INFORMATION SUPPLIED:
Segment Open

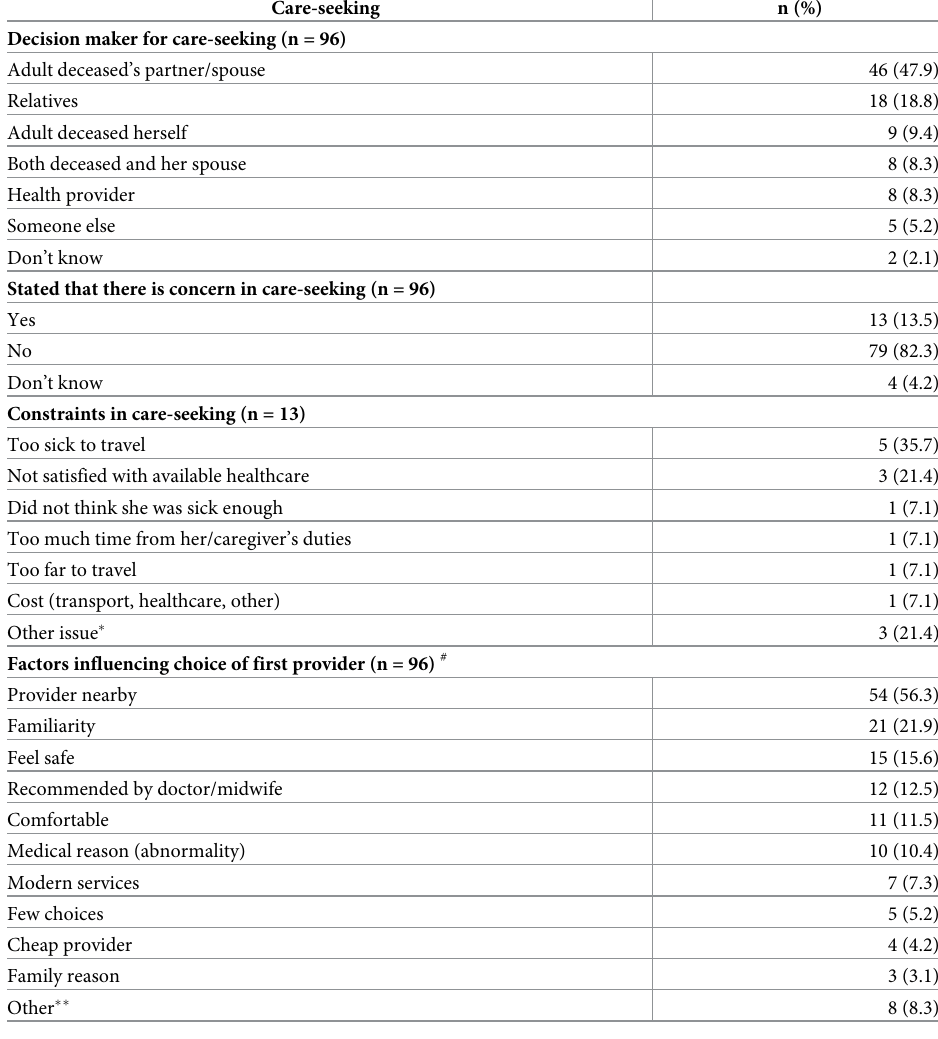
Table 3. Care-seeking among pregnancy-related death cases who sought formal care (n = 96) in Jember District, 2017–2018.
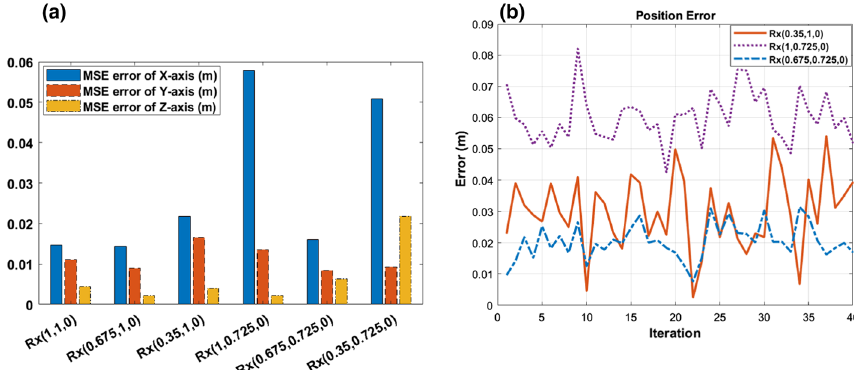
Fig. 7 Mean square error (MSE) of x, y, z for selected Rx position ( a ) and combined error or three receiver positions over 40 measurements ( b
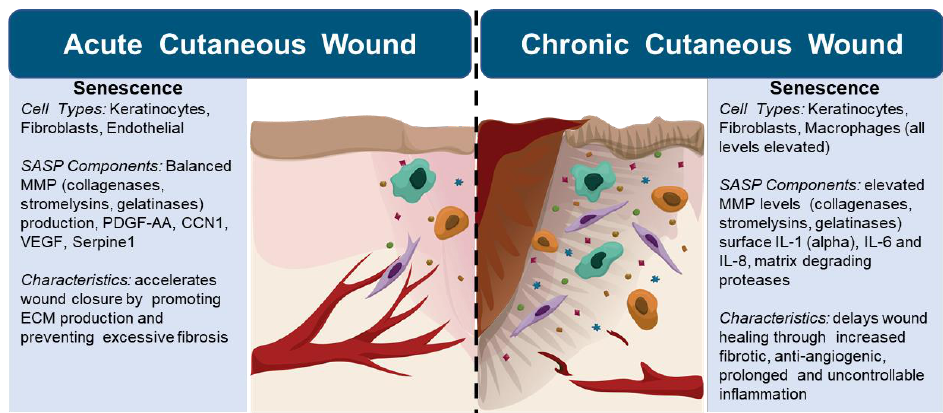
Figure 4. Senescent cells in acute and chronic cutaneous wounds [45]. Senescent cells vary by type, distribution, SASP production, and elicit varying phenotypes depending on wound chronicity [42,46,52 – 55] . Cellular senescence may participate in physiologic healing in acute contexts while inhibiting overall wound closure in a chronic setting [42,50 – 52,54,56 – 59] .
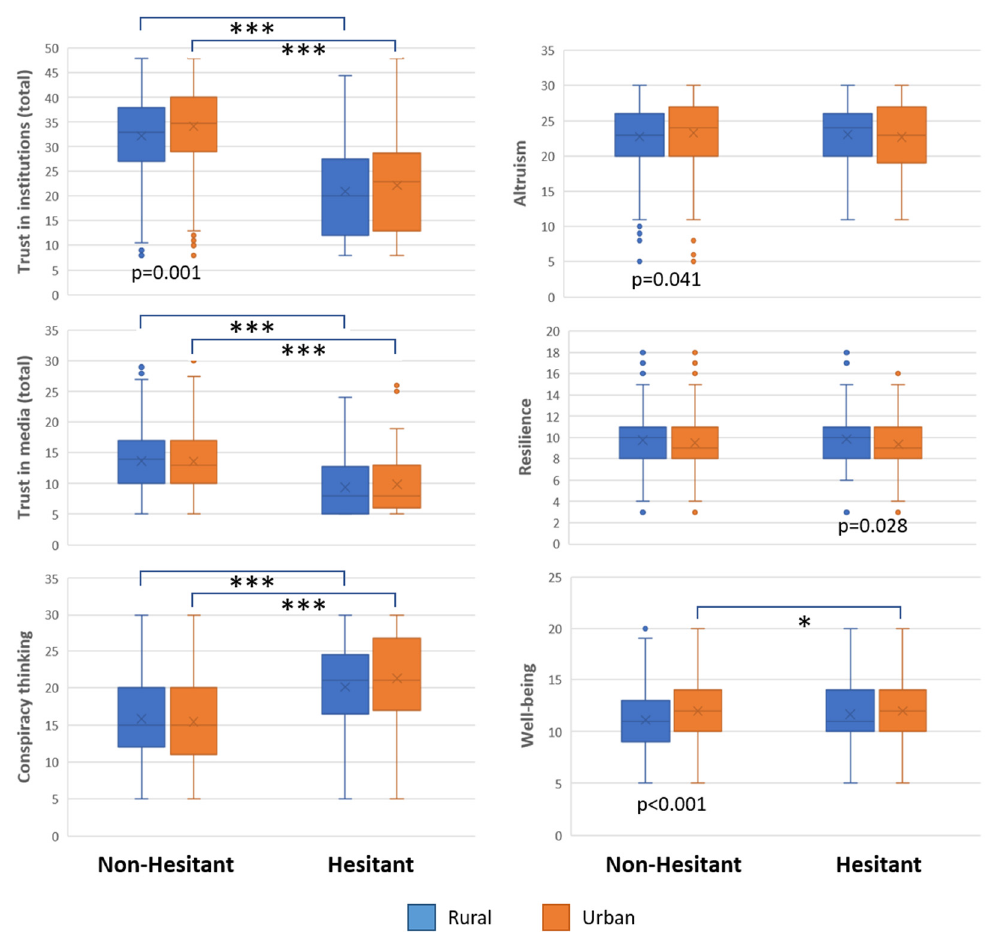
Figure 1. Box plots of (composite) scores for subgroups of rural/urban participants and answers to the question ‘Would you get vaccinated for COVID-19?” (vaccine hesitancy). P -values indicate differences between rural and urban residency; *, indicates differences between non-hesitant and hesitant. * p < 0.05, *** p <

Segment Closed

In transcribing the listing, keep each word as it is and drop the pictures.

Table 3. Care-seeking among pregnancy-related death cases who sought formal care (n = 96) in Jember District, 2017–2018.
Fig. 7 Mean square error (MSE) of x, y, z for selected Rx position ( a ) and combined error or three receiver positions over 40 measurements ( b
Figure 4. Senescent cells in acute and chronic cutaneous wounds [45]. Senescent cells vary by type, distribution, SASP production, and elicit varying phenotypes depending on wound chronicity [42,46,52 – 55] . Cellular senescence may participate in physiologic healing in acute contexts while inhibiting overall wound closure in a chronic setting [42,50 – 52,54,56 – 59] .
Figure 1. Box plots of (composite) scores for subgroups of rural/urban participants and answers to the question ‘Would you get vaccinated for COVID-19?” (vaccine hesitancy). P -values indicate differences between rural and urban residency; *, indicates differences between non-hesitant and hesitant. * p < 0.05, *** p <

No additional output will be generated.